Your instructions: In the records below, pick out all lines containing the word "baseFrequency".
[Opening Given information section]
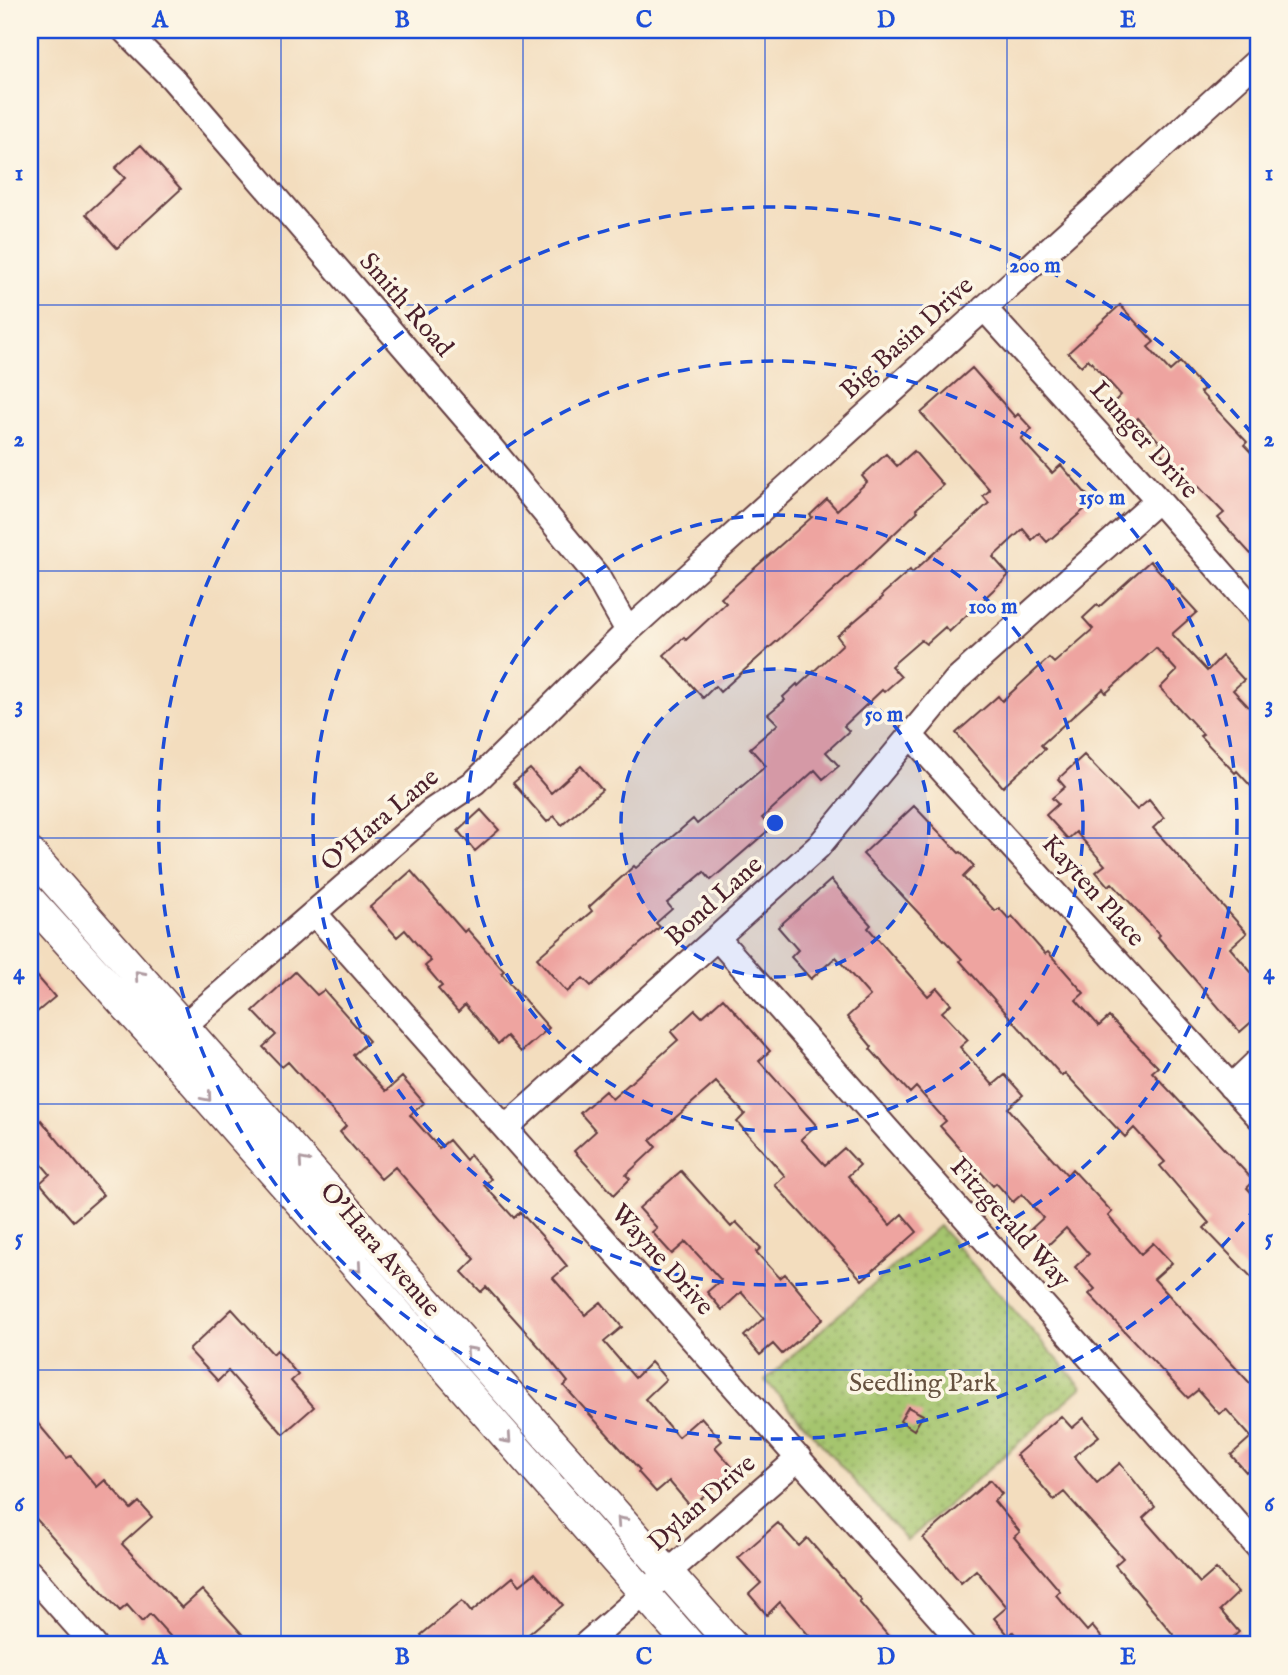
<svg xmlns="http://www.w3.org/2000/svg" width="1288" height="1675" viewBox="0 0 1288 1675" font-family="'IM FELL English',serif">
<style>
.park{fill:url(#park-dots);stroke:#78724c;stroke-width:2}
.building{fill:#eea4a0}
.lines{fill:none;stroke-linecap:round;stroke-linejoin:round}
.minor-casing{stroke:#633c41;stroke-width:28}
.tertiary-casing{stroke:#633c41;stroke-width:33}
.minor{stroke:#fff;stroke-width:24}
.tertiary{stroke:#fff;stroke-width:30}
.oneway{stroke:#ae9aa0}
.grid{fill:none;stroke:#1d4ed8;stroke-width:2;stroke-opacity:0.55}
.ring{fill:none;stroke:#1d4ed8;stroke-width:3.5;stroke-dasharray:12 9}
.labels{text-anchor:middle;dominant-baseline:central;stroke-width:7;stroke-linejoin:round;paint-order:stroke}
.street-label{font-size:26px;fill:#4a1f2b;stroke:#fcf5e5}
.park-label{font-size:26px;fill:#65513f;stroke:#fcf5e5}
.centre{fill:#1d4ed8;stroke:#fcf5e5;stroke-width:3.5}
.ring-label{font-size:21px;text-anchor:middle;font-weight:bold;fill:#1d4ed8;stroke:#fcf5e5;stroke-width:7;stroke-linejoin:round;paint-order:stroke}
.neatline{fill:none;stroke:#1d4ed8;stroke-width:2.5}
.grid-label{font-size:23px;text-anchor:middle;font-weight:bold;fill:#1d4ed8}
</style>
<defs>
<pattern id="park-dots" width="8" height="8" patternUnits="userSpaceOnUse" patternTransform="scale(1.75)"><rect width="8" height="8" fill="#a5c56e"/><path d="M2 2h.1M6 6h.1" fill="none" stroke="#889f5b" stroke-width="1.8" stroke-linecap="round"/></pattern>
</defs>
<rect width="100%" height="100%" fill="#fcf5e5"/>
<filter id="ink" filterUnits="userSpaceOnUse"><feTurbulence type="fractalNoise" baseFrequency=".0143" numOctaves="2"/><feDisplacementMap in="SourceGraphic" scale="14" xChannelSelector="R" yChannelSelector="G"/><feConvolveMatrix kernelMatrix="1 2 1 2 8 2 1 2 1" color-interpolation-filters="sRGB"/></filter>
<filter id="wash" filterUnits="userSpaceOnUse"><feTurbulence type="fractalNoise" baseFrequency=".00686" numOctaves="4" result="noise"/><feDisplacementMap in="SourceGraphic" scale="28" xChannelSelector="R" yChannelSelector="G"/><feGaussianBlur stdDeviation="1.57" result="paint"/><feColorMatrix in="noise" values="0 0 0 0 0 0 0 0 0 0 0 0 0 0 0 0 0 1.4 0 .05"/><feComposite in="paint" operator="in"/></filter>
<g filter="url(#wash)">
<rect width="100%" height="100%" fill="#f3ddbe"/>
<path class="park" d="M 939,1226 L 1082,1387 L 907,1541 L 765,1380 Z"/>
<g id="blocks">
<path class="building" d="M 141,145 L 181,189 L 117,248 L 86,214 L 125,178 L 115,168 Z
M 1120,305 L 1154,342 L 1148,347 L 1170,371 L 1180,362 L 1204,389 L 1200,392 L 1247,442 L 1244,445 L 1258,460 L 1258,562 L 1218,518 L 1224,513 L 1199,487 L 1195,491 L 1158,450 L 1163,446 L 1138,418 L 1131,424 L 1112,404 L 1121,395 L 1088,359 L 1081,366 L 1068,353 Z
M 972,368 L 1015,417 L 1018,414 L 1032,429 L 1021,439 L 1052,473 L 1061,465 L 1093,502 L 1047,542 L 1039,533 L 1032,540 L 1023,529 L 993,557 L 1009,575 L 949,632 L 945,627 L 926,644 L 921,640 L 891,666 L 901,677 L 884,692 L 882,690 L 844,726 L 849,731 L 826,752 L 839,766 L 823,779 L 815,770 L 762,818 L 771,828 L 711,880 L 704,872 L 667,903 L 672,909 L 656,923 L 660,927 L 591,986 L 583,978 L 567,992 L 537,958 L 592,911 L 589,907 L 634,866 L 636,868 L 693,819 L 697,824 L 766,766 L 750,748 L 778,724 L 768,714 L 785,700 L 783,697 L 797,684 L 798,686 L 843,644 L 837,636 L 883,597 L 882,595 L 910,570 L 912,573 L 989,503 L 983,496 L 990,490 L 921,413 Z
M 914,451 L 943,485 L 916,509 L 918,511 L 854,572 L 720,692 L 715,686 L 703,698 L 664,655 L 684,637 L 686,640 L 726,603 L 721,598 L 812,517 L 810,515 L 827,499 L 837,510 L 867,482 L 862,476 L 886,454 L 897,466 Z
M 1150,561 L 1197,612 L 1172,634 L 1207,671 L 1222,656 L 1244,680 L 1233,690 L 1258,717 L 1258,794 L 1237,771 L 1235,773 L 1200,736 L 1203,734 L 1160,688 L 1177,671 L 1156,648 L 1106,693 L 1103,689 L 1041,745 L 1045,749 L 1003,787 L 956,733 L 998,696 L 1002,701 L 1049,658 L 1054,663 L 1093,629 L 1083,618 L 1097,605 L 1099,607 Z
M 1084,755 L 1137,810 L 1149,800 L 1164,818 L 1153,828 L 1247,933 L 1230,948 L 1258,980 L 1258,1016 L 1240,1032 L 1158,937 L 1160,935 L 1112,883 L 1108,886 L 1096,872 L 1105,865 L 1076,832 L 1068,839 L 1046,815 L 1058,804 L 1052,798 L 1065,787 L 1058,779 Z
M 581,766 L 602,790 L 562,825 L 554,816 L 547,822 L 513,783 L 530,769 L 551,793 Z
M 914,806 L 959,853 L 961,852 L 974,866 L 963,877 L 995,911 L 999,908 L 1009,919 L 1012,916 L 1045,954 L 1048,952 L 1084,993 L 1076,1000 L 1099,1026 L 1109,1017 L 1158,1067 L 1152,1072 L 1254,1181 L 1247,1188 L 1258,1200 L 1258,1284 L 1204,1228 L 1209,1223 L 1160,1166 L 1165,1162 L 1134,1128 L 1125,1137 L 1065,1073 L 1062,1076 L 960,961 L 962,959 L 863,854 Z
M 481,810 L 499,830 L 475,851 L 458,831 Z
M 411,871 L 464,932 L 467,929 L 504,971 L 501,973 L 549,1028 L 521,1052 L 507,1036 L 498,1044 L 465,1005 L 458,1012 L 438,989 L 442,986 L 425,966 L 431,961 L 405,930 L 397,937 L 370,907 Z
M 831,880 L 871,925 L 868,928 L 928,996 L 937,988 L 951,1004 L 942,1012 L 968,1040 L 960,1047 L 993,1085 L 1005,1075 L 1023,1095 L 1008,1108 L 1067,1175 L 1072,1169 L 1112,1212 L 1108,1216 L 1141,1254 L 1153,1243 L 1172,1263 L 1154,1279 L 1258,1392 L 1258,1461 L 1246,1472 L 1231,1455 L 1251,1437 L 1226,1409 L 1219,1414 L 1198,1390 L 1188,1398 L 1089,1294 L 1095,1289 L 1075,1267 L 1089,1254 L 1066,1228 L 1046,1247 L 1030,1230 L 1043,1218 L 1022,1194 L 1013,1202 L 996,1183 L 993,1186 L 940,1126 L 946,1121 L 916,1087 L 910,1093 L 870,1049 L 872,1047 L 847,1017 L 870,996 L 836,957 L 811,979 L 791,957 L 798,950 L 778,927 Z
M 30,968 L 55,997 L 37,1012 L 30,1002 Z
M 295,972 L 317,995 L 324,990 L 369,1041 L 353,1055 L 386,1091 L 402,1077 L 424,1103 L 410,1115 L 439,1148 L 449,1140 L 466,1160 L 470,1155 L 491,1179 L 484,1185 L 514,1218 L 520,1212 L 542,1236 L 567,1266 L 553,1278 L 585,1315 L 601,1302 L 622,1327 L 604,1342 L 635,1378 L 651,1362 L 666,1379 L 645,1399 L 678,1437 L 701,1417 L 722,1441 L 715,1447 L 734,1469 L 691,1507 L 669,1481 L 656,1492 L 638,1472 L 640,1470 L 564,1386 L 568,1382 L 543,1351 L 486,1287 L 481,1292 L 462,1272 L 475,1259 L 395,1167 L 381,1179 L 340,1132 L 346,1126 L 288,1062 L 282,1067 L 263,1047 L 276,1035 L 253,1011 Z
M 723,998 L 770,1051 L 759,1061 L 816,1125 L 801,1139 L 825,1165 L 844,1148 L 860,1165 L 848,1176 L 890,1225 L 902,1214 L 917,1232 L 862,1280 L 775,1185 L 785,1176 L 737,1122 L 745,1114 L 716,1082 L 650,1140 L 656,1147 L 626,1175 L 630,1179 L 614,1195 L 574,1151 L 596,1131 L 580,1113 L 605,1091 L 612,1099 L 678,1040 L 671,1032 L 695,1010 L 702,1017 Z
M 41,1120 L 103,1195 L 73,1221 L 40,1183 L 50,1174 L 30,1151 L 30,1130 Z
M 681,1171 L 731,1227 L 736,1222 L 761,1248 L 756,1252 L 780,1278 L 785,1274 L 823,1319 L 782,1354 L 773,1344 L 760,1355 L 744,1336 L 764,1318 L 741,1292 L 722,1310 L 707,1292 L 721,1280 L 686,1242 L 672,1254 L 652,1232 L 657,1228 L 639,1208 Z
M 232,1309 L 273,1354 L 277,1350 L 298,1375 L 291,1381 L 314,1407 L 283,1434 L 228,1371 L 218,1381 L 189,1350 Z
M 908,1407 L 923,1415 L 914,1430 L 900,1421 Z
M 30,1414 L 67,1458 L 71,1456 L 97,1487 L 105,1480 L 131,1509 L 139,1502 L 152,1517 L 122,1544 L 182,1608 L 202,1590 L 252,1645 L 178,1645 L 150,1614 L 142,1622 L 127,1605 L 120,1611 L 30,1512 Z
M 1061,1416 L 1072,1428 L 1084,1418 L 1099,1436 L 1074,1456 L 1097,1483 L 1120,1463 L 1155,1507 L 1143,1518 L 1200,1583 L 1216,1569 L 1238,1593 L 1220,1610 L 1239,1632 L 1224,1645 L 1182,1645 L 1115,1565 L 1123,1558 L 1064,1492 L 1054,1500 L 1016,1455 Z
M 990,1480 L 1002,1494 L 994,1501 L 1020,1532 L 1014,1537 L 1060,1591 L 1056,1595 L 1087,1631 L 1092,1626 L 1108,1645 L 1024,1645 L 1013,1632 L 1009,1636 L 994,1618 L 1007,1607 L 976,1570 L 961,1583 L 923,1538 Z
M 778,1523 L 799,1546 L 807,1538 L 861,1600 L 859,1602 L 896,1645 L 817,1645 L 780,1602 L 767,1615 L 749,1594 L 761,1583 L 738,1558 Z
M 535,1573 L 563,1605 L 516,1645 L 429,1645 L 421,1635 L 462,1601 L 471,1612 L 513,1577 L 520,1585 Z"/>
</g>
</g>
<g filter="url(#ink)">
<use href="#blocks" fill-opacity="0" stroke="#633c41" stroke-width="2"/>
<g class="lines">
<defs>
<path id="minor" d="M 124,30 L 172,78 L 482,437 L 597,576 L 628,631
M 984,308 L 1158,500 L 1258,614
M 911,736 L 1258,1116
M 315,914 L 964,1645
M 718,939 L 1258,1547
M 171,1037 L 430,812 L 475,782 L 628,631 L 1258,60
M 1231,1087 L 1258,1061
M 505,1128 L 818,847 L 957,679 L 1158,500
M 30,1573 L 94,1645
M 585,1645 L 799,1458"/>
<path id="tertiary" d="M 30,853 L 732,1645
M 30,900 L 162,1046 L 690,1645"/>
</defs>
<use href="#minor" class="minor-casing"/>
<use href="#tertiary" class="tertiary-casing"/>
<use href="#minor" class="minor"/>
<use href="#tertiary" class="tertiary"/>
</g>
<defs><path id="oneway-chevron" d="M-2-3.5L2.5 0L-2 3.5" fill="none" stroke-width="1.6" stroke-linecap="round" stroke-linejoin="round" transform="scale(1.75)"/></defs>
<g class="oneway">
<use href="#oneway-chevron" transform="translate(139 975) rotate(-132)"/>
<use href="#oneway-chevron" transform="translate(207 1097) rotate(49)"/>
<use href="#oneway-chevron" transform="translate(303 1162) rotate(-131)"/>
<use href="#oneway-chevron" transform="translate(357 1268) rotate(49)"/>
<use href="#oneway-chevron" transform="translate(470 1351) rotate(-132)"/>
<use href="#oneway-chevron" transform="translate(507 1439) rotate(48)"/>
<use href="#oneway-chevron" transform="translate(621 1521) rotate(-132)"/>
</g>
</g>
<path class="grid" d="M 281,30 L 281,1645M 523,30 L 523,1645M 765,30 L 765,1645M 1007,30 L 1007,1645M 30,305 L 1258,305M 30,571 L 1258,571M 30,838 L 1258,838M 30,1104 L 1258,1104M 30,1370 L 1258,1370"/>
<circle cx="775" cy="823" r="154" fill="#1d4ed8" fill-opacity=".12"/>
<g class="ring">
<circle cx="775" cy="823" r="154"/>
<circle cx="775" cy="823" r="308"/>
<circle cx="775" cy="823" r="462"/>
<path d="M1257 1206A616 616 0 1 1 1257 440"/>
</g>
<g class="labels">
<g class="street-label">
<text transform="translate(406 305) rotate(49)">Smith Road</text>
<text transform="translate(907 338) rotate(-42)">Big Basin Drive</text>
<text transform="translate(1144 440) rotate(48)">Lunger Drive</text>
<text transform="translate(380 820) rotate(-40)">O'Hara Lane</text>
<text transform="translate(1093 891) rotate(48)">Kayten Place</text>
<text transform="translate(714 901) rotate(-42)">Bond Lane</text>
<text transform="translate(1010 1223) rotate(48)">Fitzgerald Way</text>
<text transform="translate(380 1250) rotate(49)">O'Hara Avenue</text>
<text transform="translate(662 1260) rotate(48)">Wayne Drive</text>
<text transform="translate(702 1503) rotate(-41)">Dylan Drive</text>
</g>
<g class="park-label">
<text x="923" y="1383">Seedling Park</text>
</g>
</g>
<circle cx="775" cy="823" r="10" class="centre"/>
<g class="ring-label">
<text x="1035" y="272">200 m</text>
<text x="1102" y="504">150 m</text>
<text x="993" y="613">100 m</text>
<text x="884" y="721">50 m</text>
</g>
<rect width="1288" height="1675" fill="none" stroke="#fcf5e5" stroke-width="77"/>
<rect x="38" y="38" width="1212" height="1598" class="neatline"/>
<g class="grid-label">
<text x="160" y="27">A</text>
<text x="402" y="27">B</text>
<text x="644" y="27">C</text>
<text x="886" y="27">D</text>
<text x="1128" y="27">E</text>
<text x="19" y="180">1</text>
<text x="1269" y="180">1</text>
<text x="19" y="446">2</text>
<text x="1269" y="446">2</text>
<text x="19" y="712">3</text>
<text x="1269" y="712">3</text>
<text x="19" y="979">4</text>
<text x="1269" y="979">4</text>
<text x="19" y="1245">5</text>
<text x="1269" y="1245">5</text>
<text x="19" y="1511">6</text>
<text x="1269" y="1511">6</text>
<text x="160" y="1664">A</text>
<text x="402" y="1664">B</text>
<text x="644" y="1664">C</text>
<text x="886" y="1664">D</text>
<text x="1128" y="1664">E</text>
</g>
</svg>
[Closing Given information section]
Answer box:
<filter id="ink" filterUnits="userSpaceOnUse"><feTurbulence type="fractalNoise" baseFrequency=".0143" numOctaves="2"/><feDisplacementMap in="SourceGraphic" scale="14" xChannelSelector="R" yChannelSelector="G"/><feConvolveMatrix kernelMatrix="1 2 1 2 8 2 1 2 1" color-interpolation-filters="sRGB"/></filter>
<filter id="wash" filterUnits="userSpaceOnUse"><feTurbulence type="fractalNoise" baseFrequency=".00686" numOctaves="4" result="noise"/><feDisplacementMap in="SourceGraphic" scale="28" xChannelSelector="R" yChannelSelector="G"/><feGaussianBlur stdDeviation="1.57" result="paint"/><feColorMatrix in="noise" values="0 0 0 0 0 0 0 0 0 0 0 0 0 0 0 0 0 1.4 0 .05"/><feComposite in="paint" operator="in"/></filter>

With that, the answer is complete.